Prove that for every positive integer n, there are n consecutive compositie integers?

Question

A hint was given to consider the n consecutive integers starting with (n+1)! + 2... but I'm not entirely sure where to go with this problem...

Answer 1

Consider 6! = 1*2*3*4*5*6
It is divisible by 1, 2, 3, 4, 5 and 6

6! + 1 will be divisible by 1 (being divisible by 1 does NOT imply that the number will be composite)
6! + 2 will be divisible by 2
6! + 3 will be divisible by 3
6! + 4 will be divisible by 4
6! + 5 will be divisible by 5
6! + 6 will be divisible by 6

6!+2....6!+6 is a series if 5 consecutive composite integers. This can be generalised for any integer.

Answer 2

Going off the hint, consider those n consecutive integers:

(n+1)! + 2, (n+1)! + 3, (n+1)! + 4, ..., (n+1)! + n+1.

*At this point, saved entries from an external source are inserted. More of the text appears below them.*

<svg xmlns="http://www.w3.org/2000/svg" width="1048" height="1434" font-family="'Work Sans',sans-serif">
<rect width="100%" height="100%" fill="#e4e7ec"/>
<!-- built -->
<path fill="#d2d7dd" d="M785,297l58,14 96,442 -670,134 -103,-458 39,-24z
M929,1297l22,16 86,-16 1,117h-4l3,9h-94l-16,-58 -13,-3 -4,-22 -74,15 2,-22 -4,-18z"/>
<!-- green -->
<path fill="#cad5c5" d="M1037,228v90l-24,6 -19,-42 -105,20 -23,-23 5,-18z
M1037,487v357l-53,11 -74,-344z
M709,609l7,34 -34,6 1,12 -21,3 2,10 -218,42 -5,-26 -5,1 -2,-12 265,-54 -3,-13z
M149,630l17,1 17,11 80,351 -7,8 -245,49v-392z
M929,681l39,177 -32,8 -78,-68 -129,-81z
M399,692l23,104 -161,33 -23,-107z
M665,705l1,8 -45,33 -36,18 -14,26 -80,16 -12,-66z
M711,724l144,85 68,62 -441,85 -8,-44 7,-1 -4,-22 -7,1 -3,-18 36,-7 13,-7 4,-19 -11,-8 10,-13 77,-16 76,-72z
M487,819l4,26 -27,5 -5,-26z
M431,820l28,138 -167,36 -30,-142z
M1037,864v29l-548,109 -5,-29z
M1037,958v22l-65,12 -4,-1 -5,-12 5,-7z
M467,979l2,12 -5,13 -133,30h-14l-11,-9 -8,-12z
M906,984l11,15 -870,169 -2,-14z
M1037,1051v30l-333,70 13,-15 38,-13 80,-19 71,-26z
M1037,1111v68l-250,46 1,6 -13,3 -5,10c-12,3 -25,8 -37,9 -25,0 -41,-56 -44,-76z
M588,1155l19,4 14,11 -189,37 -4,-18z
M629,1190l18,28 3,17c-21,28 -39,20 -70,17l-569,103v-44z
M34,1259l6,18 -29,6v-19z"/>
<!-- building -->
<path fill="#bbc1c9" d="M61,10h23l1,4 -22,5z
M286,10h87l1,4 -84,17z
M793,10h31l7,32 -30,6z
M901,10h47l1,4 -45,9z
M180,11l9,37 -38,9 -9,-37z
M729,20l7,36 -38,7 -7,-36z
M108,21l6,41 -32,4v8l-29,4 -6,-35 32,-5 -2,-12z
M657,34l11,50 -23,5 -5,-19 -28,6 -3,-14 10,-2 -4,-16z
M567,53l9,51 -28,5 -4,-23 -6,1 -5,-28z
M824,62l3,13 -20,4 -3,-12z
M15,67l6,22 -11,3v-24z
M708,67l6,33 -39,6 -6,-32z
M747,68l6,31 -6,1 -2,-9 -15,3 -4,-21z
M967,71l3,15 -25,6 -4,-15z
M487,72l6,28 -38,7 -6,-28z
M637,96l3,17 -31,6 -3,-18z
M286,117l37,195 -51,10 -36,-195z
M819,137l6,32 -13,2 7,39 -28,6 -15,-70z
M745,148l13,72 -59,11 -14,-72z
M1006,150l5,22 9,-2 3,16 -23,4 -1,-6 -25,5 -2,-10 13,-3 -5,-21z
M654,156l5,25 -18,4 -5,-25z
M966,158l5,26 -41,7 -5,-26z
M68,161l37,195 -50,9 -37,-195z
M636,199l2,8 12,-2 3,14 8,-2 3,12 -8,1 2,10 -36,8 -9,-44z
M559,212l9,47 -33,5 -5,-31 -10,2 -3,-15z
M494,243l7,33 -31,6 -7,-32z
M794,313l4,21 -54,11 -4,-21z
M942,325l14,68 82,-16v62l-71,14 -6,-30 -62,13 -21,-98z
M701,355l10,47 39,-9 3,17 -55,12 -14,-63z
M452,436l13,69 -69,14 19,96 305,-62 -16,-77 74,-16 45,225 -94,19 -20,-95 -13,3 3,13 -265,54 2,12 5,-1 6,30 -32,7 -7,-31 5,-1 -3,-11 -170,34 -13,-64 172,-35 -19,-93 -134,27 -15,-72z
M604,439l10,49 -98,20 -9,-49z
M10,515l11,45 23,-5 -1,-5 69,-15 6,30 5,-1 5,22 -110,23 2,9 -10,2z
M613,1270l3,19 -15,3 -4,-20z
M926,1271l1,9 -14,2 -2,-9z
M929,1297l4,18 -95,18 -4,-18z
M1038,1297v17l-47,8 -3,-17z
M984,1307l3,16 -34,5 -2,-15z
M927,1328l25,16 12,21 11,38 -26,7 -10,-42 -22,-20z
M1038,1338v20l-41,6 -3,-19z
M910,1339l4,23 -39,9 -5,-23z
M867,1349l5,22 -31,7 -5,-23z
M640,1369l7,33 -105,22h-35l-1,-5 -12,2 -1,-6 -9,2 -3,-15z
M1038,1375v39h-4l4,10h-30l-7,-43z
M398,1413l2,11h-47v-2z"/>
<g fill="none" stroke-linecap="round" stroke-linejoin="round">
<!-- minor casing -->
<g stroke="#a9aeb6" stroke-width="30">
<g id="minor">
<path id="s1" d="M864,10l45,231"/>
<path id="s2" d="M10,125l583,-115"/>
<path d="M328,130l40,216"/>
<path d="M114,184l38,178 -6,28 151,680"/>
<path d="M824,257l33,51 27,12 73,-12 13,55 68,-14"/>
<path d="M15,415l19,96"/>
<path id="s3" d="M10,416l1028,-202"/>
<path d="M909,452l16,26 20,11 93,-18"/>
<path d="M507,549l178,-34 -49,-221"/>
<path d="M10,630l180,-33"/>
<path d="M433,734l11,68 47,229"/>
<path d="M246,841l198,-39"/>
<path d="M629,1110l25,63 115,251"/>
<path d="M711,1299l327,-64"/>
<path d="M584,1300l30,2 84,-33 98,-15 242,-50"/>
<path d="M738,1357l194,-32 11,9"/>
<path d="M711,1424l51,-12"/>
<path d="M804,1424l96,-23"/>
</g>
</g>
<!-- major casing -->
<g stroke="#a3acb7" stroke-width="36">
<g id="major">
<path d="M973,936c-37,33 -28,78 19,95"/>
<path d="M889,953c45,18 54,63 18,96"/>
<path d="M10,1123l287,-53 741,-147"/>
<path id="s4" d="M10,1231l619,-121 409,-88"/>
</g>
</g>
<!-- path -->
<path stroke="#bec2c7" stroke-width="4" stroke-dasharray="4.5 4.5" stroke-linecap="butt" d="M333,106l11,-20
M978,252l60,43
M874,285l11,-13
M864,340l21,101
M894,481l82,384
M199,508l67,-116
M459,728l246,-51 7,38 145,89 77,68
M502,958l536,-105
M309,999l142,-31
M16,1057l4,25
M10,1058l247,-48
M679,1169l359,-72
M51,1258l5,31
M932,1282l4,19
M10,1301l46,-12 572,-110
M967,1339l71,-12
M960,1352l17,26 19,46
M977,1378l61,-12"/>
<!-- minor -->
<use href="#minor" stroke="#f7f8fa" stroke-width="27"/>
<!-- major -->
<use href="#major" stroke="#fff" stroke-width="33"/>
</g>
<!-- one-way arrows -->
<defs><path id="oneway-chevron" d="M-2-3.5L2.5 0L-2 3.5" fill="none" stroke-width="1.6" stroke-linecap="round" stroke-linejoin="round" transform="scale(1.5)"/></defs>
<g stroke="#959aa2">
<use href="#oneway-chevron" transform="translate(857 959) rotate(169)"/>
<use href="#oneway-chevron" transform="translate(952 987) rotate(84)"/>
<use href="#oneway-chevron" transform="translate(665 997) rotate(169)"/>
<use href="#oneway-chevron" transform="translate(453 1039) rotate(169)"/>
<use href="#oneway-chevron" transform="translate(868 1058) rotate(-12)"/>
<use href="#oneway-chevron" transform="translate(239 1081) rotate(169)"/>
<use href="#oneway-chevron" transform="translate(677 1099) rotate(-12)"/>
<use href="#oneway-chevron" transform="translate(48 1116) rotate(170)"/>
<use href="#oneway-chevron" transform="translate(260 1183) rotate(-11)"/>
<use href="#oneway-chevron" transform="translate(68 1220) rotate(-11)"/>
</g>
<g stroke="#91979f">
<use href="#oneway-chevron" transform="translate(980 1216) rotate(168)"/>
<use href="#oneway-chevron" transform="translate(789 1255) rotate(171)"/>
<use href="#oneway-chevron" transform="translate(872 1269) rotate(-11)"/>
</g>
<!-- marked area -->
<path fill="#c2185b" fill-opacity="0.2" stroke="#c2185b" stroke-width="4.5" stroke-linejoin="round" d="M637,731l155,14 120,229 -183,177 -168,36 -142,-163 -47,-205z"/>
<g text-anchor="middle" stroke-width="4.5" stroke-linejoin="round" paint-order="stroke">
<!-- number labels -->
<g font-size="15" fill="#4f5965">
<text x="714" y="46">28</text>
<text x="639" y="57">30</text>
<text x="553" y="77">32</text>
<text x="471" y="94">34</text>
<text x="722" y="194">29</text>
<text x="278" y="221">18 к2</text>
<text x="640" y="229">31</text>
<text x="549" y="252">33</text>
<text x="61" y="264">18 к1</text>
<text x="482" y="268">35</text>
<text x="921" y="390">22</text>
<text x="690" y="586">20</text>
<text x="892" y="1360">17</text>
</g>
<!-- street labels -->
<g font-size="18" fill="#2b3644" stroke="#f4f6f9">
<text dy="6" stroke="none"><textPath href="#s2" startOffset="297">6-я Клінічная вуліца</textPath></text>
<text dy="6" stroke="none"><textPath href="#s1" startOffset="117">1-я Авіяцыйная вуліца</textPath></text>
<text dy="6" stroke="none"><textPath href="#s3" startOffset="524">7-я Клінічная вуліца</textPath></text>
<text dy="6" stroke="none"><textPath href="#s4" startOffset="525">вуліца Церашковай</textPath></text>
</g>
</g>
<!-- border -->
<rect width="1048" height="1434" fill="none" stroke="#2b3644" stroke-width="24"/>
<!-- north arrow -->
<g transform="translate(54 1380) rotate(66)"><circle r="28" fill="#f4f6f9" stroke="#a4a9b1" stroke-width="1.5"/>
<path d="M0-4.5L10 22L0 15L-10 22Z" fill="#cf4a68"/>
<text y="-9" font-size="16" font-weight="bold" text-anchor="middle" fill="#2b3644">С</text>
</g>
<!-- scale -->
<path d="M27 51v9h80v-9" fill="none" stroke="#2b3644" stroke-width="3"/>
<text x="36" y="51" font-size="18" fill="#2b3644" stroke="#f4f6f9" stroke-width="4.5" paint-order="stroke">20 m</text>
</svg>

Convince yourself that these are divisible by 2, 3, 4, ..., n+1 respectively. Thus, we have found the desired n consecutive composite integers. This is sort of an intuitive explanation. To make it more rigorous you can use induction.

Answer 3

Composite Integer

Answer 4

Induction is NOT needed. Just assume that k divides (n+1)! for all k between 1 and n+1, as per the definition of (n+1)!. Then look at the n consecutive integers (n+1)! + 2, ... (n+1)! + (n+1).

Answer 5

Although you have not seen it, the idea that leads to the solution of this problem is quite simple and easy to comprehend. First try to factorize the given expression; n^3 - n = (n-1)(n)(n+1) Now let us exmine the 3 factors; (n-1), n and (n+1) are three consecutive intergers. Therefore 3 will divide evenly into any one of them. For instnce, take the three numbers 28, 29 and 30. As you see 3 will divide evenly into 30. Once again take 1001, 1002 and 1003 and you will see that 3 will divide evenly into 1002. If one of the factor of an expression can be devided by 3 with no remainder, 3 will divide evenly into the expression. If you want to know more about these things try to get hold of book on number theory. Have a nice day!